**Exercise**
Recast the listing from its start through the line with "रामानंदाचार्य", both ends included, as a two-column CSV with the headers instruction and output. Give one row per instruction, with the instruction text under instruction and its answer under output, each in a single quoted field with line breaks turned into spaces.

..............................

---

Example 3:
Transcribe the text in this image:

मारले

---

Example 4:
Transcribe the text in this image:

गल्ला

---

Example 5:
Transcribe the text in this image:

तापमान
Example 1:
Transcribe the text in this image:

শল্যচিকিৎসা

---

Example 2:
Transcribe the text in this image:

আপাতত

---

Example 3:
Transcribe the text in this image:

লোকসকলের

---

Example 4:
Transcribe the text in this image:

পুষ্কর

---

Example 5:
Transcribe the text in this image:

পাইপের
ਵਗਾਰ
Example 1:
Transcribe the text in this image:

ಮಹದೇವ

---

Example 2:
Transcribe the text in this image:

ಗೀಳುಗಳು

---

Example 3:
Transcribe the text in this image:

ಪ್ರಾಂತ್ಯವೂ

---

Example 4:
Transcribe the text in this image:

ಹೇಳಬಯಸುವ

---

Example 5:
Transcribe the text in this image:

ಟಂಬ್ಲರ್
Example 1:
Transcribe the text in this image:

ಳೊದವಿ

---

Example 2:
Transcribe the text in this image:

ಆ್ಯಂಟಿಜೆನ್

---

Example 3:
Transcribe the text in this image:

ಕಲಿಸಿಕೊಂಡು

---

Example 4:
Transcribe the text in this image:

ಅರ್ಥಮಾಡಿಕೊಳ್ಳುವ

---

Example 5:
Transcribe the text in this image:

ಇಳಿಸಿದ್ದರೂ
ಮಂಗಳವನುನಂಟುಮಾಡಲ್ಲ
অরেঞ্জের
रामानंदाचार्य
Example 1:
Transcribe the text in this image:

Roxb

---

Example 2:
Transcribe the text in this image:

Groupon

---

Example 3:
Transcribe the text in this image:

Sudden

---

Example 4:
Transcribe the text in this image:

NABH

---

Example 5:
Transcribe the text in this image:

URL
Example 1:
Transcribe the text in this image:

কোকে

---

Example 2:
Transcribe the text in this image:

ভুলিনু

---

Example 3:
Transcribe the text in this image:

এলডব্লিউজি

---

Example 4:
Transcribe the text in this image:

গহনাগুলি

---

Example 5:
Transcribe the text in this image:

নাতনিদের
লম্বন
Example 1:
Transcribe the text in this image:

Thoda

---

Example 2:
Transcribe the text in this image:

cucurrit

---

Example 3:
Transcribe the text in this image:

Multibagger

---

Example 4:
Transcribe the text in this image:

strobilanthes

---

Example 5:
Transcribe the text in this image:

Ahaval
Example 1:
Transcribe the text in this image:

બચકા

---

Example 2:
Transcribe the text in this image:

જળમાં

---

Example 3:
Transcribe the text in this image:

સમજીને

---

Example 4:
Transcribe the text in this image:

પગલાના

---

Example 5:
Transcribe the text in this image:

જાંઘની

..............................

**Result of the exercise**
instruction,output
"--- Example 3: Transcribe the text in this image:","मारले"
"--- Example 4: Transcribe the text in this image:","गल्ला"
"--- Example 5: Transcribe the text in this image:","तापमान"
"Example 1: Transcribe the text in this image:","শল্যচিকিৎসা"
"--- Example 2: Transcribe the text in this image:","আপাতত"
"--- Example 3: Transcribe the text in this image:","লোকসকলের"
"--- Example 4: Transcribe the text in this image:","পুষ্কর"
"--- Example 5: Transcribe the text in this image:","পাইপের ਵਗਾਰ"
"Example 1: Transcribe the text in this image:","ಮಹದೇವ"
"--- Example 2: Transcribe the text in this image:","ಗೀಳುಗಳು"
"--- Example 3: Transcribe the text in this image:","ಪ್ರಾಂತ್ಯವೂ"
"--- Example 4: Transcribe the text in this image:","ಹೇಳಬಯಸುವ"
"--- Example 5: Transcribe the text in this image:","ಟಂಬ್ಲರ್"
"Example 1: Transcribe the text in this image:","ಳೊದವಿ"
"--- Example 2: Transcribe the text in this image:","ಆ್ಯಂಟಿಜೆನ್"
"--- Example 3: Transcribe the text in this image:","ಕಲಿಸಿಕೊಂಡು"
"--- Example 4: Transcribe the text in this image:","ಅರ್ಥಮಾಡಿಕೊಳ್ಳುವ"
"--- Example 5: Transcribe the text in this image:","ಇಳಿಸಿದ್ದರೂ ಮಂಗಳವನುನಂಟುಮಾಡಲ್ಲ অরেঞ্জের रामानंदाचार्य"